> **Task goal**:
Extract every line of the material that holds the string "heading".

====

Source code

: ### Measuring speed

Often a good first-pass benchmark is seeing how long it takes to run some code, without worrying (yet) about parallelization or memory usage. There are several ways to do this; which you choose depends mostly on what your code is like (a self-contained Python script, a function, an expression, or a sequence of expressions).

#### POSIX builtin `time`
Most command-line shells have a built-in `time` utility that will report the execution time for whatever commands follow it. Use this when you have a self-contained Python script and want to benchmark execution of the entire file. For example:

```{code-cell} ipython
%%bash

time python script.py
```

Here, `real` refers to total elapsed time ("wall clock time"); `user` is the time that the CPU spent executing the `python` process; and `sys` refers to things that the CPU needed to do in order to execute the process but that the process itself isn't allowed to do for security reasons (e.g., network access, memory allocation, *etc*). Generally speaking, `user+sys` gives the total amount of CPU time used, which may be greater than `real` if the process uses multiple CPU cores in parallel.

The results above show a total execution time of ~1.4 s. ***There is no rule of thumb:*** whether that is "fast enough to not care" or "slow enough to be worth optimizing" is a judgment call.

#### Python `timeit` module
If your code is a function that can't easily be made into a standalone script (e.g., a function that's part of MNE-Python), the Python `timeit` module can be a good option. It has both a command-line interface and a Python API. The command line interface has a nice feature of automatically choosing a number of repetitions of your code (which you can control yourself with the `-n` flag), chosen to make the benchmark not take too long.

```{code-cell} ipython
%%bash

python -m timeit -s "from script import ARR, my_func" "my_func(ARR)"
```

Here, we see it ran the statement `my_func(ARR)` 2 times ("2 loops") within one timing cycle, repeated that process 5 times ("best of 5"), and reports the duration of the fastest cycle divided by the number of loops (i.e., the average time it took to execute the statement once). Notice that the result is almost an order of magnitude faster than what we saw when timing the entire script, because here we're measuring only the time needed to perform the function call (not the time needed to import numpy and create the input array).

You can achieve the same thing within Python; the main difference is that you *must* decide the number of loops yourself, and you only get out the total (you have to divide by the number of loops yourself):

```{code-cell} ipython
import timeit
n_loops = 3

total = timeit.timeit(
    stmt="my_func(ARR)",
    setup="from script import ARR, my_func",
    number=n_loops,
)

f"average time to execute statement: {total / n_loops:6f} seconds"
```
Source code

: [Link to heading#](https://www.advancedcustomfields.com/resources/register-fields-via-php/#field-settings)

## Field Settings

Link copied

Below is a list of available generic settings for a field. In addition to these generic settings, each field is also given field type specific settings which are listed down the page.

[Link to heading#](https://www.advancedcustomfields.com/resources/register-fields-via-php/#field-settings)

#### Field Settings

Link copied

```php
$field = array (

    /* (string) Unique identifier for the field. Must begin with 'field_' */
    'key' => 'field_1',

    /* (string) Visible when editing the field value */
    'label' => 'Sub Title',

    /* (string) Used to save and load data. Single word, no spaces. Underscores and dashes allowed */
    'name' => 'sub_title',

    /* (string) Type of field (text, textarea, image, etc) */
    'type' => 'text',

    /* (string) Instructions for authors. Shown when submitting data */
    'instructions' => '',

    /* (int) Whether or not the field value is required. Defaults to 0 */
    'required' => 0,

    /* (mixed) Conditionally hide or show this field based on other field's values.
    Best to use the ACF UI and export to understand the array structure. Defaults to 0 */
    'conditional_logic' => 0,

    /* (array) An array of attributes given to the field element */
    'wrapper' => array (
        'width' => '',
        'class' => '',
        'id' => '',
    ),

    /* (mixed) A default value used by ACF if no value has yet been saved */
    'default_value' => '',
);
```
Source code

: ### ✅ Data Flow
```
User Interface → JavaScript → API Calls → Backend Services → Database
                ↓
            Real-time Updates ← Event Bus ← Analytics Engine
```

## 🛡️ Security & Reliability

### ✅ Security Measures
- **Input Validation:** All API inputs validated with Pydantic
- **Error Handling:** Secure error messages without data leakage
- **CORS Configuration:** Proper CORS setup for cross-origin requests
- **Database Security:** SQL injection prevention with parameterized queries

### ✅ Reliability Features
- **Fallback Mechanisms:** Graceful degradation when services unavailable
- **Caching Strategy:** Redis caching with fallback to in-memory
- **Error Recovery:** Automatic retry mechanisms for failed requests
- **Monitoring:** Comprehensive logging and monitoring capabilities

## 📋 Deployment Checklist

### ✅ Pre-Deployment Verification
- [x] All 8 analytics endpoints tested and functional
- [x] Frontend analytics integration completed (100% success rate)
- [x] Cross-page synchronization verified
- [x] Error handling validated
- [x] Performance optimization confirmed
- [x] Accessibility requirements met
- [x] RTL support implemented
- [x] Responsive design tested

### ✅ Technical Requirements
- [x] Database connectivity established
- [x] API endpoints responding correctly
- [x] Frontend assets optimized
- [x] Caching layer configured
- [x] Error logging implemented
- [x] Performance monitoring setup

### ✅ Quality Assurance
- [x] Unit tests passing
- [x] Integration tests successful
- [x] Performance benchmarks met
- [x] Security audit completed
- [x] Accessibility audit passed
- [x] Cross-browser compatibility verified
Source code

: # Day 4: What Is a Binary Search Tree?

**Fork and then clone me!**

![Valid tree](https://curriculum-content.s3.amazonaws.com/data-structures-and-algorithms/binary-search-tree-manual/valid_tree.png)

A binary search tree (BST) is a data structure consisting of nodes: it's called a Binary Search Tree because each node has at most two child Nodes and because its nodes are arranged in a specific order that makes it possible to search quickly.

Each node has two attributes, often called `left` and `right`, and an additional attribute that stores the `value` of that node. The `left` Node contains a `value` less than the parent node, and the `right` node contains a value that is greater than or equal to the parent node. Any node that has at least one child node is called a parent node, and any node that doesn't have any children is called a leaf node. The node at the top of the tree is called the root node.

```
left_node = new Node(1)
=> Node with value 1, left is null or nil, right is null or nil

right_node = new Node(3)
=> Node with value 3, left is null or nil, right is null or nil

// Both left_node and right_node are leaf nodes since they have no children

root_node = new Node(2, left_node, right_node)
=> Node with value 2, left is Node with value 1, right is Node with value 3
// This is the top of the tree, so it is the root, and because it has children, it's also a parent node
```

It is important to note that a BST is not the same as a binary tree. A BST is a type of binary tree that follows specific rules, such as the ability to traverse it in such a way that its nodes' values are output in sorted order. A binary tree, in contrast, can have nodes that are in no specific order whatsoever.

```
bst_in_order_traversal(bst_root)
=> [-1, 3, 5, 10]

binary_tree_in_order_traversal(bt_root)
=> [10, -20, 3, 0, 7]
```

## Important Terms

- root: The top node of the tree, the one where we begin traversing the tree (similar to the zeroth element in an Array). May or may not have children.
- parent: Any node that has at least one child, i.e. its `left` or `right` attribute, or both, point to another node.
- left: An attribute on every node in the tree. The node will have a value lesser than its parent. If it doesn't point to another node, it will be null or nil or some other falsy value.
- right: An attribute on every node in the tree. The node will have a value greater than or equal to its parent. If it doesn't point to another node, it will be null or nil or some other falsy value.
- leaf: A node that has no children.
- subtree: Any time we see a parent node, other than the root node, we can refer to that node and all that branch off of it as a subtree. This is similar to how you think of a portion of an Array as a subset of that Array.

====

> **Result below**:
: [Link to heading#](https://www.advancedcustomfields.com/resources/register-fields-via-php/#field-settings)
[Link to heading#](https://www.advancedcustomfields.com/resources/register-fields-via-php/#field-settings)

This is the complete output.